Though the state is progressing in terms of economic growth, it is known to have the lowest sex ratio in the country.
To tackle this issue and create awareness among students at a young age, the Krantijyoti Savitribai Phule Women's Studies Centre (KSPWSC) of University of Pune (UoP) would be gathering students from five colleges across the state -- Fergusson, St Mira's, CT Bora College in Shirur, TC College in Baramati and New Arts
College in Nagpur -- and enlighten them about the issue in a daylong convention called Yuvak Yuvati Melava, on January 11.
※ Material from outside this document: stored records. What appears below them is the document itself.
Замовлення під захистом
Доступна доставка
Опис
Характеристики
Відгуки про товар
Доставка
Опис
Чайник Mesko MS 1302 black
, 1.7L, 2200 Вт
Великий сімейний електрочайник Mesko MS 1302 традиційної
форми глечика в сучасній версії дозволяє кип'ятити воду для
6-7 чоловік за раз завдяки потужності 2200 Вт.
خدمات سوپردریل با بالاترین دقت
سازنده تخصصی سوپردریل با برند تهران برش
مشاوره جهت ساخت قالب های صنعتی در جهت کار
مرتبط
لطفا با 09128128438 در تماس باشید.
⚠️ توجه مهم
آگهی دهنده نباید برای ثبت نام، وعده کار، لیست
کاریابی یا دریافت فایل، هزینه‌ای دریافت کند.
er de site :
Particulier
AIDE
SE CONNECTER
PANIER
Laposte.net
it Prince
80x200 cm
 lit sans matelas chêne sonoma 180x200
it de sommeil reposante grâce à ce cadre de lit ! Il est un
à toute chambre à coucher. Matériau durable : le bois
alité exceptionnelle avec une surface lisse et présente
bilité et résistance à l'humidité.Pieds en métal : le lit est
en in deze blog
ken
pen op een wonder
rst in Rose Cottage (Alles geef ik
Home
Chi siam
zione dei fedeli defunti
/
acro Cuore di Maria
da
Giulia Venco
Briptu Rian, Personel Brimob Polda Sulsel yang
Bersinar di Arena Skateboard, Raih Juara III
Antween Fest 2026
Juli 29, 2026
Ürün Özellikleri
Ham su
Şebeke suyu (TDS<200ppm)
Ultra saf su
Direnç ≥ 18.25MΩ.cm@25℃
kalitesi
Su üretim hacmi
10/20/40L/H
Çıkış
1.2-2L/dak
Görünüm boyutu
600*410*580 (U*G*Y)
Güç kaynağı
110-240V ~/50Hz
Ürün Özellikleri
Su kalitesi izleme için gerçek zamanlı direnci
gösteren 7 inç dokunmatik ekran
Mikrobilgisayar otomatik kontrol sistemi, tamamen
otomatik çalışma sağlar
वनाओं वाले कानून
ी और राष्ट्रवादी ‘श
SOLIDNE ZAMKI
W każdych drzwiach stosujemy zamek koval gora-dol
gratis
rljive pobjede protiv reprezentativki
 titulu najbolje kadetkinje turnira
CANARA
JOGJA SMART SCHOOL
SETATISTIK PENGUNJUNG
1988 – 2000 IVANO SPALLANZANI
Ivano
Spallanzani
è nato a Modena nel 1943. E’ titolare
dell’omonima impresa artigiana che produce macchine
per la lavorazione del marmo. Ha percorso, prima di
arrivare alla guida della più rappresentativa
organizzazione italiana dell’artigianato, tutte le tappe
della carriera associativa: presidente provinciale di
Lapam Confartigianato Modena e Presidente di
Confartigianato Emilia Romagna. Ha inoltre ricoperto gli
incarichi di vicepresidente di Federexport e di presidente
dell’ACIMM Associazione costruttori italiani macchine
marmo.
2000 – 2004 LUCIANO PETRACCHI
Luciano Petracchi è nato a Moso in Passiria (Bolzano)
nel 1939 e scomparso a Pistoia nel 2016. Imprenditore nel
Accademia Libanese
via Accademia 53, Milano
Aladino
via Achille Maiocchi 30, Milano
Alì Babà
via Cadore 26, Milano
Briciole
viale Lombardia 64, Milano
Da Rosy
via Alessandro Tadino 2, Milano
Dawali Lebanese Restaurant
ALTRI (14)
Grave issue: Beed recorded the worst figures this year, where there
were 801 girls to 1,00 boys
As part of their syllabus, the undergraduate students of KSPWSC have worked on the theme of child sex ratio by conducting surveys, research projects and preparing audio-visual materials. "We will release information manuals at the convention after which we will also visit several schools in the city and gram panchayats. Theses manuals will be distributed among teachers and students so that it is discussed in the classrooms," said KSPWSC lecturer and organiser, Anagha Tambe.
According to the official figures of child sex ratio in the state, there has been a decrease of 3.29 per cent of girl children, below the age of six sicne last decade. In 2001, there were 913 girls per 1000 boys, while the number of the fairer sex dwindeled 30 per cent to 883 during this year's census.
Of the the 35 districts in the state, Beed recorded the worst numbers, as it witnessed a drop of 93 girls since last decade. Figures showed that in 2001 there were 894 girls against 801 in 2011. Pune district, however, witnessed a fall of 29 girls as compared to 902 girls in 2001.
About 95 per cent of districts in the state have witnessed further decline in sex ratio. Barring Sangli and Chandrapur, 33 districts including Latur, Ahmadnagar, Nashik, Parbhani, Hingoli, Jalna and Buldana, witnessed a massive decline in the last decade. Only Ratnagiri tops in the state with 1,123 female per 1,000 males.
Seeking a solution
"The steady decline in sex ratio in these regions looks disturbing. The solution to maintaining the ratio lies in targeting students at a tender age and sensitising them about the issue at a grassroots level," added Tambe.